Tarihöncesi Anadolu’nun “yenilikçi” İnsanları

Arkeolojik araştırmalar günümüzden 10 bin 300 yıl önce Aşıklı Höyük’te yerleşik düzene geçen insanların, konutlarda “havalandırma şaftı” ve “baca” gibi, bugün inşaat teknolojisinde halâ kullanılan inovasyonlar yaptığını gösteriyor. 

13 Ekim 2021

Doç. Dr. Güneş Duru, Dr. Demet Güral ve Prof. Dr.

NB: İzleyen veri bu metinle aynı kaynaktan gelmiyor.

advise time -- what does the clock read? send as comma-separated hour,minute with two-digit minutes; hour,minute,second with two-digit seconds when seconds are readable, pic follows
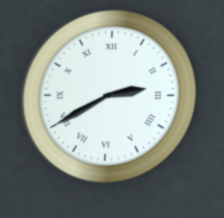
2,40
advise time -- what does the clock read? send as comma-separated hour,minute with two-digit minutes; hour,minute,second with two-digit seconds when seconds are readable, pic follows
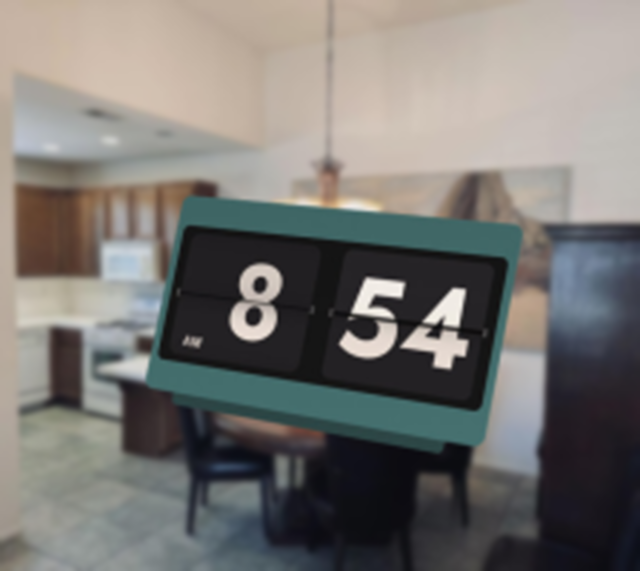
8,54
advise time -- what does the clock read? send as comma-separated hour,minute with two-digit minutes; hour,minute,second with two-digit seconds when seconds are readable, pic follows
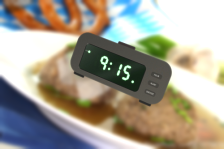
9,15
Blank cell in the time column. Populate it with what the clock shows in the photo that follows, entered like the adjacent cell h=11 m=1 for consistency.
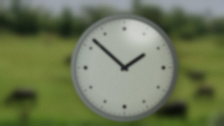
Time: h=1 m=52
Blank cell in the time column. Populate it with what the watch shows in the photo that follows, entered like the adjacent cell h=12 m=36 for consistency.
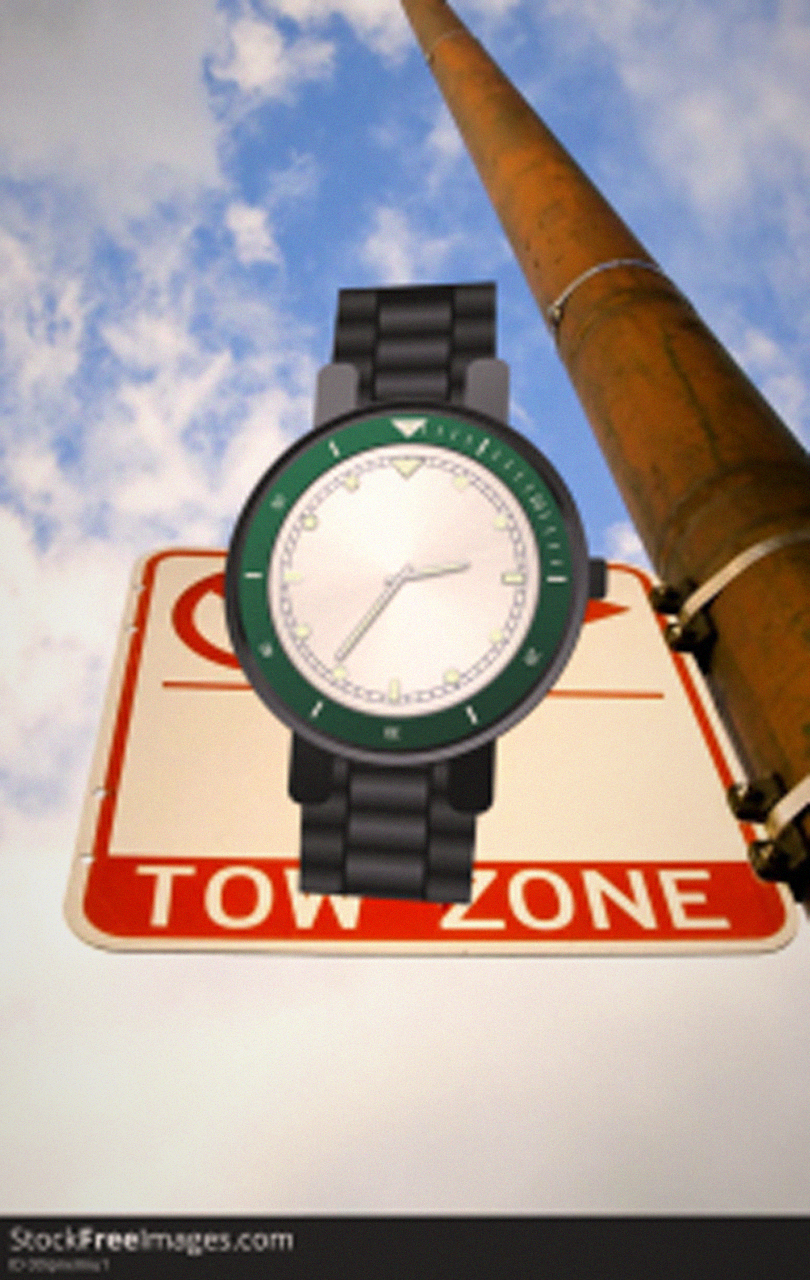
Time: h=2 m=36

Mihriban Özbaşaran’ın yazdığı ve Journal of Field Archaeology dergisinde 27 Eylül 2021 tarihinde çevrimiçi yayınlanan makale,  Orta Anadolu’nun en eski yerleşim yeri Aşıklı Höyük’te, günümüzden 10 bin 300 yıl önce, insanların birçok inovasyonla birlikte, konut mimarisinde de yenilikler denediklerini ve havalandırma sistemlerinin dünyada bilinen en eski ve en iyi korunmuş ilk örneklerini geliştirdiklerini ortaya koyuyor. 

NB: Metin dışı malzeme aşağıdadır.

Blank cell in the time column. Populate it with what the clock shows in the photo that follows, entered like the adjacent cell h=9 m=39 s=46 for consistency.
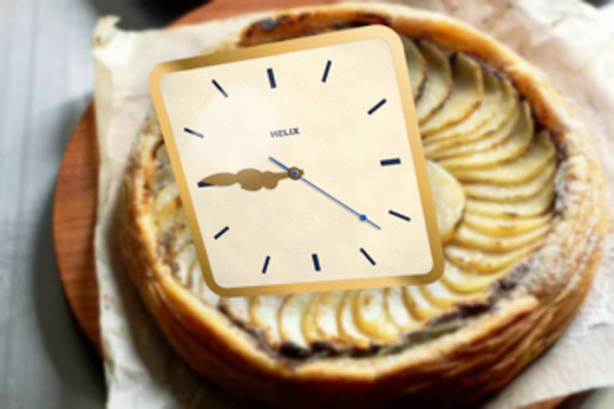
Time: h=8 m=45 s=22
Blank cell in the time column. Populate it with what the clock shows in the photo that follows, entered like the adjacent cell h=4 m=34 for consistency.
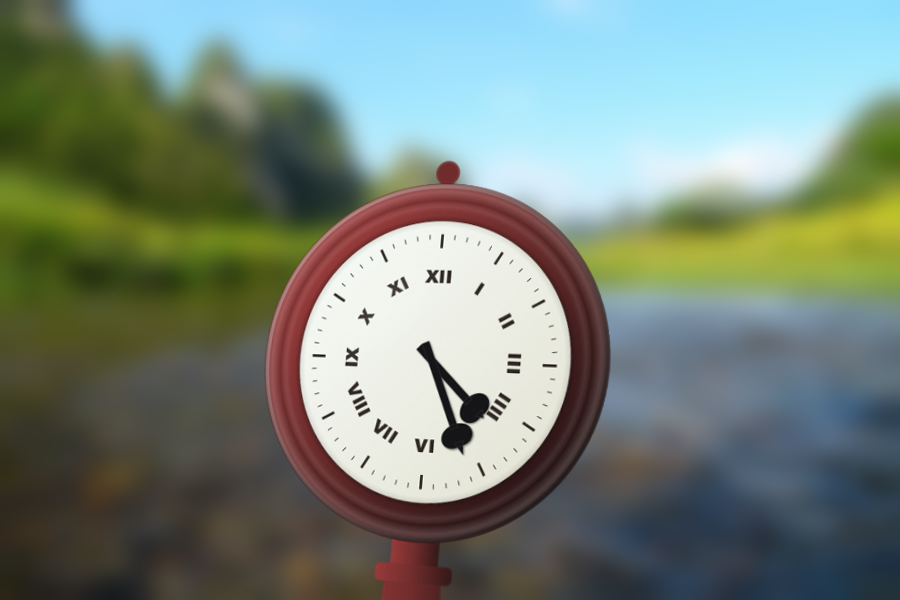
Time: h=4 m=26
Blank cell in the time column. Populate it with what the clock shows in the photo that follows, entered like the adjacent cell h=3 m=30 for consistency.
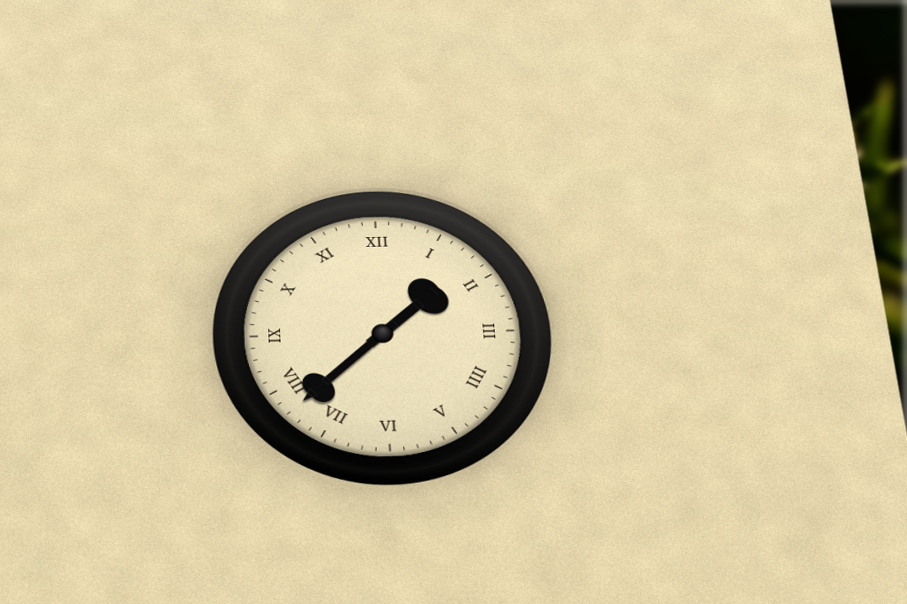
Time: h=1 m=38
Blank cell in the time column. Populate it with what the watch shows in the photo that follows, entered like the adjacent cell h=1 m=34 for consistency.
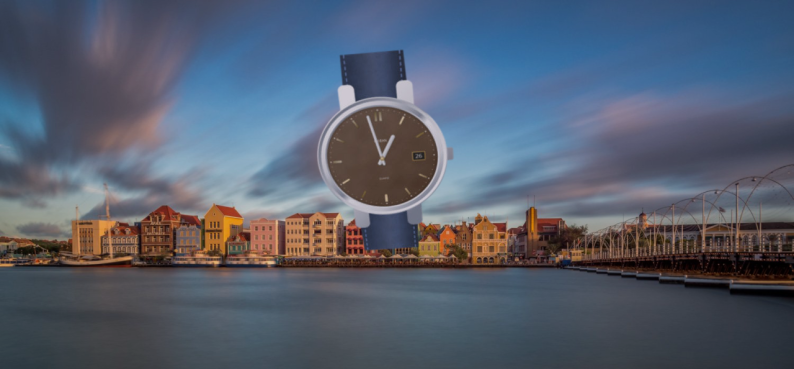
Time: h=12 m=58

Bu araştırma, günümüzde sanayiden teknolojiye, mimariden kültürel üretime pek çok alanda çok önem verilen “inovasyon”un, Anadolu’nun Neolitik döneminin yorumlanması ve anlaşılması için de kullanılması gereken bir kavram olduğunu vurguluyor.

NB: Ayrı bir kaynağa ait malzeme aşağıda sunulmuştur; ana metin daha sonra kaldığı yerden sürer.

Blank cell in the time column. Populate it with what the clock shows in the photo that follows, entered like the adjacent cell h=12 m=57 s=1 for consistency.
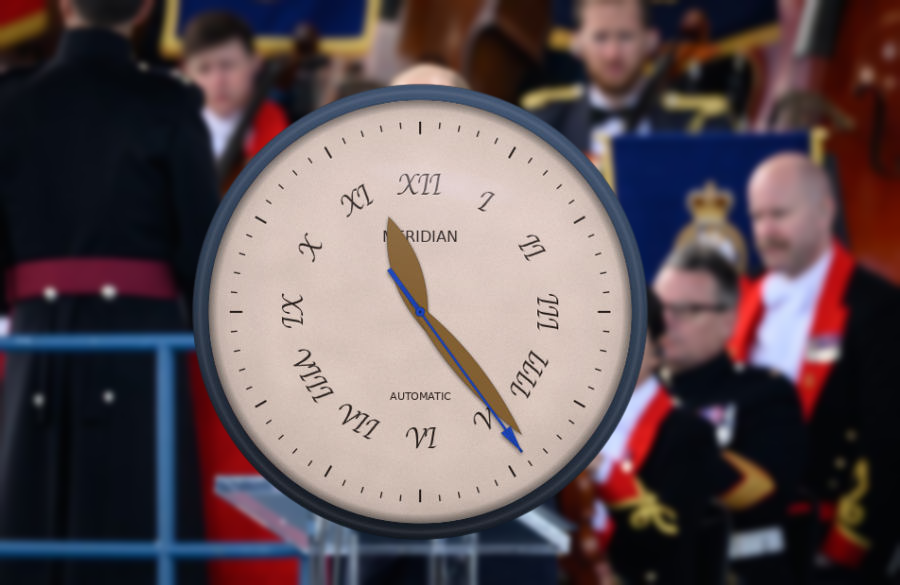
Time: h=11 m=23 s=24
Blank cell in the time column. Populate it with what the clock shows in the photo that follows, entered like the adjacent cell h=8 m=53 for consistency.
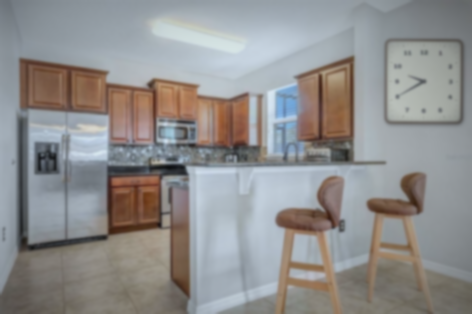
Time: h=9 m=40
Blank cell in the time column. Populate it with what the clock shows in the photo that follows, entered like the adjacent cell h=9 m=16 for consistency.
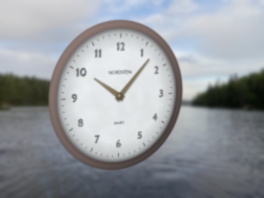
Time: h=10 m=7
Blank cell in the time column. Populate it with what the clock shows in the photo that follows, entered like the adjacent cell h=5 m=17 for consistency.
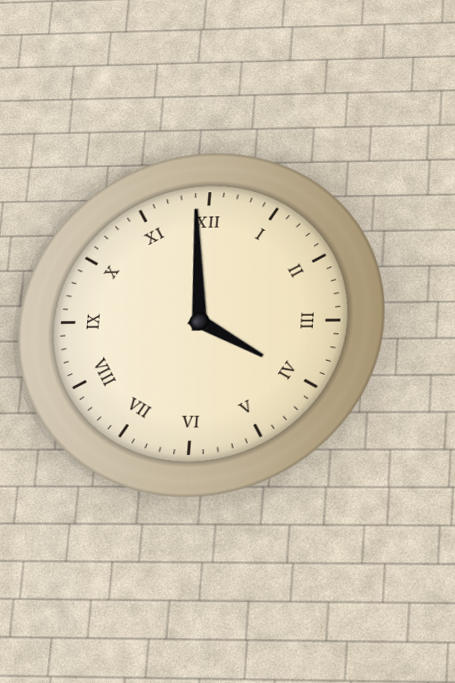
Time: h=3 m=59
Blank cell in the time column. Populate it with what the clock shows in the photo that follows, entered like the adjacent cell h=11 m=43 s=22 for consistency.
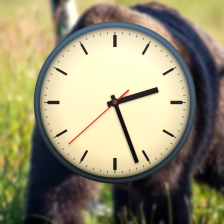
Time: h=2 m=26 s=38
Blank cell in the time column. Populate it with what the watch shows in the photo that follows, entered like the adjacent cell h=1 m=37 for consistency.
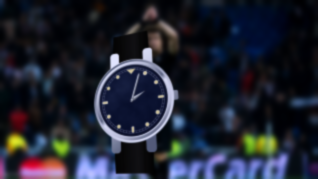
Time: h=2 m=3
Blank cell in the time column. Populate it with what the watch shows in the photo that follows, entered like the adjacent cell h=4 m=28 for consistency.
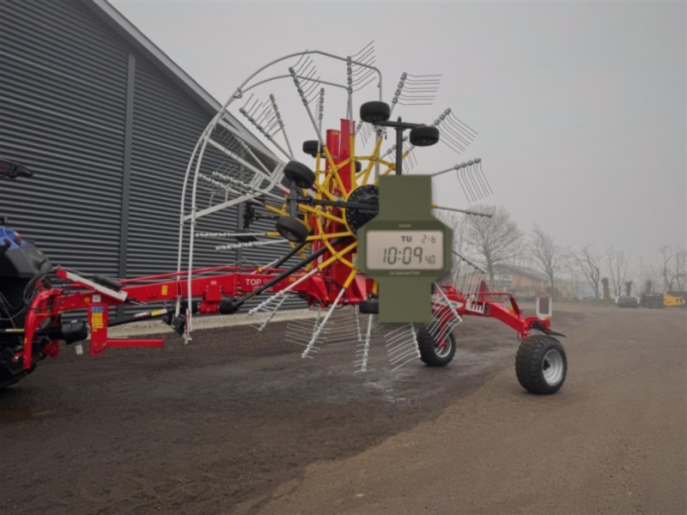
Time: h=10 m=9
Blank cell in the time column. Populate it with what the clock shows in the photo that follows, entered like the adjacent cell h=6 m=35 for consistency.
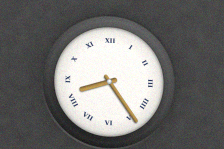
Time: h=8 m=24
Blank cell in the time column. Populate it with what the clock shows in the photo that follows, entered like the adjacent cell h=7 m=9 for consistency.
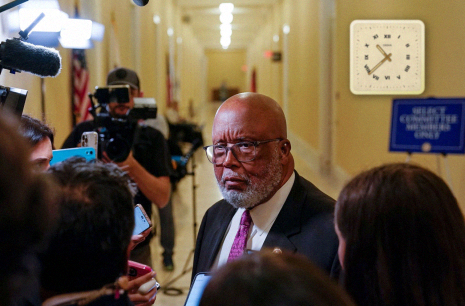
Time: h=10 m=38
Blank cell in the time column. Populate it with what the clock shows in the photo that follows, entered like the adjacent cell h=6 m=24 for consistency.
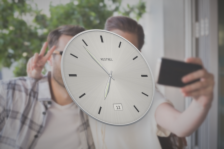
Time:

Avcı-toplayıcı yaşam biçiminden yerleşik yaşama geçişin, başta bitkilerin kültüre alınması ve hayvan türlerinin evcilleştirilmesi olmak üzere birçok ilkin görüldüğü, bin yıl süresince kesintisiz yerleşimin sürdüğü Aşıklı Höyük’te başlangıçta kısmen toprağa gömük yuvarlak, duvarları kerpiç, damları dallar ve sazlarla kaplı barınaklar yapılıyor. M.Ö. dokuzuncu binyıllara tarihlenen bu barınaklarda, özellikle soğuk havalarda Aşıklılılar ısınma, aydınlanma, pişirme, alet yapımı gibi ihtiyaçları için ateş yakmaya başlıyor.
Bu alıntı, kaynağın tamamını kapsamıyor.